Prompt A: According to the discussion about reading scheme books, which two things did DS2 love that led him to become a free reader?
Prompt B: Return everything in the discussion about reading scheme books from "WorraLiberty Sat 23-Mar-13" down to "and do them.".
Prompt C: Extend the discussion about reading scheme books onward from its final sentence.

Exercise passage:
--- --- ---

My youngest needs the reading scheme books so if it were him I would definitely stick with them.

My eldest never read his boring reading scheme books, and was freereading early on anyway, because I kept records of his reading up to date (as did he) so his teachers could easily plot progress away from the scheme.

YANBU. So long as you keep the diary up to date. #

I was guilty of writing "My son refuses to read another BIFF & CHIP book on account that they are utterly dull, instead he has read 'x' and is on page y" it was never a problem.

ujjayi Sat 23-Mar-13 23:34:06

DS2's school take the attitude that whether it's a great classic or a comic it really does not matter. If they have read to you then write it down. I was a little sceptical at first, having had very strict reading policy in DS1's school but DS2 soon became a free reader despite being bored senseless by sodding Biff & Chip due to his love of Harry Potter and Beast Quest.

WorraLiberty Sat 23-Mar-13 23:34:07

The OP isn't complaining about there being 4 books

She's complaining that the kids find them dull

Well kids find all sorts of things dull but it doesn't mean they don't have to knuckle down and do them.

MissEleanorLavish Sat 23-Mar-13 23:34:09

I regularly write something similar in the reading diary - my 6 year old reads HP, Cressida Cowell, Roald Dahl etc at home through choice (although tonight went to bed with an atlas) - teacher said not to worry at all, she just likes to know they're reading (and school reading books stay in bags for reading at school). It's the holidays, I'd let them read what they want. Surely they're pretty much free reading if they're coming home with 70 page (I assume chapter) books?

--- --- ---

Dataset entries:
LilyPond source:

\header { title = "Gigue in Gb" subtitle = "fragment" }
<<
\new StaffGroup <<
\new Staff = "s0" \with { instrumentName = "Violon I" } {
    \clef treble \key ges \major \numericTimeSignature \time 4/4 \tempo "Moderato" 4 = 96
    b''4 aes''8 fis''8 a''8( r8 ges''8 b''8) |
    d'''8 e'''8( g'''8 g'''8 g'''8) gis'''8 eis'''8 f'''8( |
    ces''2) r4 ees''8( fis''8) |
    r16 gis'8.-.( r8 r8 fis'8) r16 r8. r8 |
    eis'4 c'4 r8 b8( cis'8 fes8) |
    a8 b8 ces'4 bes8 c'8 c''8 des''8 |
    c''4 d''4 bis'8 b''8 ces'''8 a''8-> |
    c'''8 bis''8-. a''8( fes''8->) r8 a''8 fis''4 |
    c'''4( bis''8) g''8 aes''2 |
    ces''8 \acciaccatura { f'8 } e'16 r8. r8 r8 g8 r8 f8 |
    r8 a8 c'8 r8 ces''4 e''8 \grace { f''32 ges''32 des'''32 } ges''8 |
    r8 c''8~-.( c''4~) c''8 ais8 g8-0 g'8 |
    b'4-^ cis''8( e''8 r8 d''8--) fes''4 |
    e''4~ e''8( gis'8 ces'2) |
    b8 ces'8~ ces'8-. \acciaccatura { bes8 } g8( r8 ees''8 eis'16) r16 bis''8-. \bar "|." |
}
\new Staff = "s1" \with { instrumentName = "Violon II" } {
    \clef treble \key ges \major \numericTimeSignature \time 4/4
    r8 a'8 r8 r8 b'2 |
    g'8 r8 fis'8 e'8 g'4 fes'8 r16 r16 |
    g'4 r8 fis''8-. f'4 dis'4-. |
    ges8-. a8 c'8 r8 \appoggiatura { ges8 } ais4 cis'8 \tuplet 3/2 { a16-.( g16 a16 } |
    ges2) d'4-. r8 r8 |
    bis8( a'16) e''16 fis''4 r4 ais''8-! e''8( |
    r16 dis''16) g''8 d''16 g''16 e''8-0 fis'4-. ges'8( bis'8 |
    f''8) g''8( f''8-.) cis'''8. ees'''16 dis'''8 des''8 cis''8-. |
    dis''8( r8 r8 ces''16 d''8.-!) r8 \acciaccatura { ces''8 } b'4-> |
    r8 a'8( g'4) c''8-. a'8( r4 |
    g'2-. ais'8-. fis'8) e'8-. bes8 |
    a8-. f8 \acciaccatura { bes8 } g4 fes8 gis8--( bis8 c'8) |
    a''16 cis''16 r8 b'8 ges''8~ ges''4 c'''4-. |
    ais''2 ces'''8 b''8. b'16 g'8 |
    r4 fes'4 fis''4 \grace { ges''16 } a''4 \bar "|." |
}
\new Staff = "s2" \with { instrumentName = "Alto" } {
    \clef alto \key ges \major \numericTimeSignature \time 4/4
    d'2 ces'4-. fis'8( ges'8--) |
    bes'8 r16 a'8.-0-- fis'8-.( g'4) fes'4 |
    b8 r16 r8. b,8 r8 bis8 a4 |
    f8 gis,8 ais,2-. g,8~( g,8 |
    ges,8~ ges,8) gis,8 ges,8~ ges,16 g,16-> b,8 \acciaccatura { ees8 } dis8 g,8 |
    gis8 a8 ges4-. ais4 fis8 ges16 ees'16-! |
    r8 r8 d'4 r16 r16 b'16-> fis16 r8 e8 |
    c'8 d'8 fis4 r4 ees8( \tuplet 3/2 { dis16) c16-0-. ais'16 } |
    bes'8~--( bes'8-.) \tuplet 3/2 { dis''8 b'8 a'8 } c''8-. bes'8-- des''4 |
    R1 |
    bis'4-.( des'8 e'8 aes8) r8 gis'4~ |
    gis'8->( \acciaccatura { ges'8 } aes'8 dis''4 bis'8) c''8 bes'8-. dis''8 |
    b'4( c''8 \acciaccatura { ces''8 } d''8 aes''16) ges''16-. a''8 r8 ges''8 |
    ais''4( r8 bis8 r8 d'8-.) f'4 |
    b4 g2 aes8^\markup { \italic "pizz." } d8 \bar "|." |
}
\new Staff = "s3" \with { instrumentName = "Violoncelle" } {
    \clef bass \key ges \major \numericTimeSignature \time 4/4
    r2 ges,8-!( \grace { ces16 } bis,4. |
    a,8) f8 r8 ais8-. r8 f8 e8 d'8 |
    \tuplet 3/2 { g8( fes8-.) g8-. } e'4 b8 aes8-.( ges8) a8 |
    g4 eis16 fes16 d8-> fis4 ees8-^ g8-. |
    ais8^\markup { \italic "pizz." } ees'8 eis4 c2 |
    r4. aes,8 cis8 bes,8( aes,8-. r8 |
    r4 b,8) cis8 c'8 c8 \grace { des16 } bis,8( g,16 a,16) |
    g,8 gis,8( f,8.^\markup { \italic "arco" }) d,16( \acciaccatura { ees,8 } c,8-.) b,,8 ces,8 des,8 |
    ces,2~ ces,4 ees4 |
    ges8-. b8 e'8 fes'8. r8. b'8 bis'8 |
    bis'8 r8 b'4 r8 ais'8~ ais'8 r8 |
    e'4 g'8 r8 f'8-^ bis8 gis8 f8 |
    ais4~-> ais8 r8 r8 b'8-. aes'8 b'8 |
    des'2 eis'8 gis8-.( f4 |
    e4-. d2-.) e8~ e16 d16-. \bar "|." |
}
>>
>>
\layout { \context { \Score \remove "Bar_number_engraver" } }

--- --- ---

Response area A: Harry Potter and Beast Quest.

Response area B:
WorraLiberty Sat 23-Mar-13 23:34:07

The OP isn't complaining about there being 4 books

She's complaining that the kids find them dull

Well kids find all sorts of things dull but it doesn't mean they don't have to knuckle down and do them.

Response area C:
YouTheCat Sat 23-Mar-13 23:36:43

Yes but 1 dull book is all well and good and a bit of time to read one is fair enough. I do agree about their being plenty you have to do/read in school that will be soul-destroyingly boring.

I don't agree with homework during holidays anyway. Holidays are there so pupils and teachers can recharge their batteries a bit before the next term.

YouTheCat Sat 23-Mar-13 23:37:31


MissEleanorLavish Sat 23-Mar-13 23:38:44

If they're particularly wedded to the scheme, can they read their own books first then make a start on the school books?

olgaga Sat 23-Mar-13 23:39:22

IME as long as the teacher knows they're reading, they'll be happy.

My DD (now 12) hasn't read a single Harry Potter book, she finds them dull and ridiculous. But she's always read loads - both fiction and non-fiction.

WorraLiberty Sat 23-Mar-13 23:39:56

Exactly MissEleanor this is not an either/or situation.

They can quite easily do I'm sure all the other kids do.

LandofTute Sat 23-Mar-13 23:41:24

I think the teacher is unlikely to mind. S/he is probably more concerned about the kids who never read at home than the ones who are reading Harry Potter and BFG in Year 2.

EvilTwins Sat 23-Mar-13 23:42:06

I know that there will be plenty in school that is dull, but really, at age 6, given that they've discovered the joy of reading, I think it's unnecessary to make them read books they find dull. I enjoy reading, but if I find a book boring, I don't bother to finish it. If someone told me I had to finish it because I just have to, then I would perhaps decide that reading was a bit crap, and I wouldn't want to do it any more. I love that my 6 yr old DTDs are developing a passion for reading. I love that they are reading challenging books, extending their vocabulary and enjoying stories. I would just rather they read their own choice than the boring reading scheme books the school has sent home.